On occasion I will read my horoscope for the day, but only if it is a 4 or 5 star day. No sense in adding the potential for a gloomy day. I also don't put much stalk in what the horoscope says, but sometimes it does resemble my reality.
Today was a four star day so I read what was said. I can't remember the first part of the horoscope, but the second part said "Sometimes your peers view you as a stick in the mud when it comes to spontaneity". I don't know if my peers think of me this way, but I know that my husband does. And my son just concurred with the sentiment as I was telling him what my post is about.

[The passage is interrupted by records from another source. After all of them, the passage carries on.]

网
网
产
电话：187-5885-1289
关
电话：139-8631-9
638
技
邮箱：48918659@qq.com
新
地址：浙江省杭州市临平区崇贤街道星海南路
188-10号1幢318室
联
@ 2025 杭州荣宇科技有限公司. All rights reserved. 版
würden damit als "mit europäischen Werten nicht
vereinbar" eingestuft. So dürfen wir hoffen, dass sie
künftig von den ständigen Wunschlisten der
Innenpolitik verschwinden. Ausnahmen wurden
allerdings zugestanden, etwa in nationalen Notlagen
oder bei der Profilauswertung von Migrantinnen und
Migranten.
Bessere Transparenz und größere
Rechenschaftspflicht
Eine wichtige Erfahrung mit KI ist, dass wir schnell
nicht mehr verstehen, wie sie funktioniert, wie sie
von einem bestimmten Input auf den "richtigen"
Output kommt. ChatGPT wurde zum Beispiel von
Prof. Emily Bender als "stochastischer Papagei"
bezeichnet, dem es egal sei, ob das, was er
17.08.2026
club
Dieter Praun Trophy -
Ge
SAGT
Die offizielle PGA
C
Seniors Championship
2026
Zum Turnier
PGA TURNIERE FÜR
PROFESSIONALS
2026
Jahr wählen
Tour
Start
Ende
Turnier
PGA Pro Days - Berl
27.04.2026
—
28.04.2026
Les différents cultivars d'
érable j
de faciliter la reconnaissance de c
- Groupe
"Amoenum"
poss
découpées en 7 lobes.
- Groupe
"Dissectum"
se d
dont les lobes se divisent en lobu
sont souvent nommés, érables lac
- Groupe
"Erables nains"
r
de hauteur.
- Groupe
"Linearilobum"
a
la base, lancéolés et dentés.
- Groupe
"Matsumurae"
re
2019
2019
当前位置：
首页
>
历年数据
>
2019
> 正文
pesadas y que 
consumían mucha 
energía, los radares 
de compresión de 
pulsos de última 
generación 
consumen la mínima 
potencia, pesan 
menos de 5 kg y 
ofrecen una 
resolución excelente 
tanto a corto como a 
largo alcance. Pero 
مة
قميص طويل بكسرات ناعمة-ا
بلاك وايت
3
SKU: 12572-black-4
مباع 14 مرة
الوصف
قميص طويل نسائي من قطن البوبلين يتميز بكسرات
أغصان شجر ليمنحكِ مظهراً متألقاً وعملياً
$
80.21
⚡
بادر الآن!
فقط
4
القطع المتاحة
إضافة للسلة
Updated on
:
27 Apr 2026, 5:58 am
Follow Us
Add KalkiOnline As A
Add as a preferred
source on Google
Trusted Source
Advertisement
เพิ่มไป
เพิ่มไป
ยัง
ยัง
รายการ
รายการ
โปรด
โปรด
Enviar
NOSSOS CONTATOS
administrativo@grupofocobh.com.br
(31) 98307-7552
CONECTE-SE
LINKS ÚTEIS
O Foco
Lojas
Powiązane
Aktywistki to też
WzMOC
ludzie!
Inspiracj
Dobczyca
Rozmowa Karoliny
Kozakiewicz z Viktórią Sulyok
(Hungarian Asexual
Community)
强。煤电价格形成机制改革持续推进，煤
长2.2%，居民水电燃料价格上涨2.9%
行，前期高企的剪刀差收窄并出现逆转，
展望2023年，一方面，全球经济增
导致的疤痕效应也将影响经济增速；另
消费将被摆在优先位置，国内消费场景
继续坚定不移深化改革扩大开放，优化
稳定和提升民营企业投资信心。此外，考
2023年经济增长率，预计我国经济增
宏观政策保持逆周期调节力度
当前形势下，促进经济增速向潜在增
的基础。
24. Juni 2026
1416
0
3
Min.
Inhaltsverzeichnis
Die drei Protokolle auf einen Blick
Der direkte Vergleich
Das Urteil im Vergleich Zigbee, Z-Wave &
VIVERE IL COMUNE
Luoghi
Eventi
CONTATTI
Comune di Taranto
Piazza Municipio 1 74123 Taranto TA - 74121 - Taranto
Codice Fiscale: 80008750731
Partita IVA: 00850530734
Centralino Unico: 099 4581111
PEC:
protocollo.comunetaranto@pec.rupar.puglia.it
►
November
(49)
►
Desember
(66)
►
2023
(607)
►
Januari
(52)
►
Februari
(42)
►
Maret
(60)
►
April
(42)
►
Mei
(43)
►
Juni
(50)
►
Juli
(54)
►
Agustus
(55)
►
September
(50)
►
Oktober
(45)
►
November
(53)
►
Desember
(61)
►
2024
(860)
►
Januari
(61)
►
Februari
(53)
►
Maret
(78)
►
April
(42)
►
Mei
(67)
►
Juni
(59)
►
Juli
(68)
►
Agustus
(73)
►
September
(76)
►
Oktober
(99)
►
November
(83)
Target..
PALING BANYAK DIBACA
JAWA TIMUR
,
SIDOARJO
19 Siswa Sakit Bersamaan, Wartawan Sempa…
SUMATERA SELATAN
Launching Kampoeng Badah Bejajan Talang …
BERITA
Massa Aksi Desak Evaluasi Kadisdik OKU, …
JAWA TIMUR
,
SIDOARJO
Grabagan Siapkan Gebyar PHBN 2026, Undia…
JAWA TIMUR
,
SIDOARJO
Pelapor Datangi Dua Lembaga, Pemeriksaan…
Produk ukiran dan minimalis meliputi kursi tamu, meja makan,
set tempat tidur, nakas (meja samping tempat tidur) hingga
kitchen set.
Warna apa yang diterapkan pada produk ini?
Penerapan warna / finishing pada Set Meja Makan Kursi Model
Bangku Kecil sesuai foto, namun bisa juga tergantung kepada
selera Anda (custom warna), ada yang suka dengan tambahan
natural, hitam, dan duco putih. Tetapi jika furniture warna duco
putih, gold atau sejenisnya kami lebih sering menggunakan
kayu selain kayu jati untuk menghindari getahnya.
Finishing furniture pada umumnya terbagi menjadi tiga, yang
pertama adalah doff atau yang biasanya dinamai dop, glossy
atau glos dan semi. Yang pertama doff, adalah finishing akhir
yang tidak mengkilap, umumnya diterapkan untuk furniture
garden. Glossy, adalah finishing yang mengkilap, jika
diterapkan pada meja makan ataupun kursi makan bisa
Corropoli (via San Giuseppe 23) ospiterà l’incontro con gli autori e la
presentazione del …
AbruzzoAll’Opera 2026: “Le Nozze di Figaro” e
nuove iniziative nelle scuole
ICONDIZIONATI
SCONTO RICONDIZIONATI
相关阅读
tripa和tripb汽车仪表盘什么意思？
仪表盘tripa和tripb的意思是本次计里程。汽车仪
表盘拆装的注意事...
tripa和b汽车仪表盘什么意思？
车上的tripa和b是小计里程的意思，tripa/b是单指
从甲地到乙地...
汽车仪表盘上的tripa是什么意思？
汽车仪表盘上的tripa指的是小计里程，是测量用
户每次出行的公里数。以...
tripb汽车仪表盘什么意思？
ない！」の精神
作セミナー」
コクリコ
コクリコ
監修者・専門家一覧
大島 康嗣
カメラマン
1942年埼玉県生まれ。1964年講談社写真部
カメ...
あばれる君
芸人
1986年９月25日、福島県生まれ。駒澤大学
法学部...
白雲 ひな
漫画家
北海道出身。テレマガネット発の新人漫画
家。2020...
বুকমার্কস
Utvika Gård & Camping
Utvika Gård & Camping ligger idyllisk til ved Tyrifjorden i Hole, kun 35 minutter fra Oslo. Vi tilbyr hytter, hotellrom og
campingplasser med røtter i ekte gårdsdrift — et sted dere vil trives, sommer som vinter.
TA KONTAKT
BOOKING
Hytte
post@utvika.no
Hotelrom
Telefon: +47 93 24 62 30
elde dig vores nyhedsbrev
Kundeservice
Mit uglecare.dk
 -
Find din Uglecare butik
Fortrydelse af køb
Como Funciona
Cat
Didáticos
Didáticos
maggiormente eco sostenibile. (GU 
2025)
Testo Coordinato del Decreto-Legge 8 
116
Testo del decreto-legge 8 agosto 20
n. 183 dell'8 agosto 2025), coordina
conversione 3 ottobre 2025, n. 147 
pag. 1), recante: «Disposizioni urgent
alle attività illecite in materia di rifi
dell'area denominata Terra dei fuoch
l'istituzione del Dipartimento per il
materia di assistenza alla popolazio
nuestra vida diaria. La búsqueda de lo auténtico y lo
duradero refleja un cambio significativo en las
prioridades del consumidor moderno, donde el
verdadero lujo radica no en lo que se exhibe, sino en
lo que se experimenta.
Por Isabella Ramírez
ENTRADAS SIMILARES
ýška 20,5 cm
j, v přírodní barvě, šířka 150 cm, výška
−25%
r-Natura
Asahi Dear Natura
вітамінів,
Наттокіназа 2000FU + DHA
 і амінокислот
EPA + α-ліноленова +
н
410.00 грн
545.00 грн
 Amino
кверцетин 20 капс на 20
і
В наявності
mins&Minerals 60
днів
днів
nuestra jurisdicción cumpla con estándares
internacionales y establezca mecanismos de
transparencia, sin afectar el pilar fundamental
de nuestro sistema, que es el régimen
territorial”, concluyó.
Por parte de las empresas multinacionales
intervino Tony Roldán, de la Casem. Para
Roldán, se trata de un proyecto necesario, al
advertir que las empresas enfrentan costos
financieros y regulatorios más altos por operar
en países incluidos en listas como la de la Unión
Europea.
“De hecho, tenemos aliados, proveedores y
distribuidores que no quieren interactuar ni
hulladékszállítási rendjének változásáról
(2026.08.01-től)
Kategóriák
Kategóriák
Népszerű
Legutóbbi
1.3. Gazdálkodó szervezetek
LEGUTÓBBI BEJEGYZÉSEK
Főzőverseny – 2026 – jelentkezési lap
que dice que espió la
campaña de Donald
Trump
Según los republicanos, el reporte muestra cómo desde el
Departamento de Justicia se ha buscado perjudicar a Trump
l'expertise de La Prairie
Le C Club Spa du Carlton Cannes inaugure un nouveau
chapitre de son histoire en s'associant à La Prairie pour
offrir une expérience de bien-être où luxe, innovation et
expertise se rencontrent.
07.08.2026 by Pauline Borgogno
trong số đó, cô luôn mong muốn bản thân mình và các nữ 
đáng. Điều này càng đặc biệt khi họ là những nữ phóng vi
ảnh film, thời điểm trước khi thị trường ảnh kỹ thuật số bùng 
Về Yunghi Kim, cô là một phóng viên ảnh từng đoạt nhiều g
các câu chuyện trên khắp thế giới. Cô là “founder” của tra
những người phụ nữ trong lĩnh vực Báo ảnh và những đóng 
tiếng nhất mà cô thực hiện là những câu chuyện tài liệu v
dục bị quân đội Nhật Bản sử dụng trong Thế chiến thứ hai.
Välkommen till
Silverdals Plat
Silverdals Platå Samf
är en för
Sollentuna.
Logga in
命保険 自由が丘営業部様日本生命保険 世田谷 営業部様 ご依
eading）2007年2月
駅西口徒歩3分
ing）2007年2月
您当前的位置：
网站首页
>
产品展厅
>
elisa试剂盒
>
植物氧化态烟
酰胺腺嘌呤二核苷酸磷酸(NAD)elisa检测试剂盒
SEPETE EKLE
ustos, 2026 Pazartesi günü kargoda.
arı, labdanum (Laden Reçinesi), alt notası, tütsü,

I am trying to be better about adjusting to spur of the moment plans. I used to tell Dave that if he wanted to plan a surprise getaway, he needed to schedule it with me first. I tried to not be a total stick in the mud and said he didn't need to tell me where we were going, but I did need to know when we were going. I had to plan ahead, check my schedule, arrange for babysitting, etc.
The kids can pretty much take care of themselves now. Katelyn actually does since she is off to school. Carson is happy if there is cold cereal in the pantry and Marie Callendar's pot pies in the freezer. So I guess that argument has lost its wind.
We have a family calendar that is supposed to be filled out, with each family member having their own color. Dang, another argument against spontaneity shot down.
So now I am trying to learn to let go of the need to obsessively plan and prepare. It's hard to change a part of me that has taken me years to hone, but I can see the benefit of being a little more spontaneous. It might spice things up a little (please don't read that to me that I think things are boring now). I'm willing to give it a shot anyway.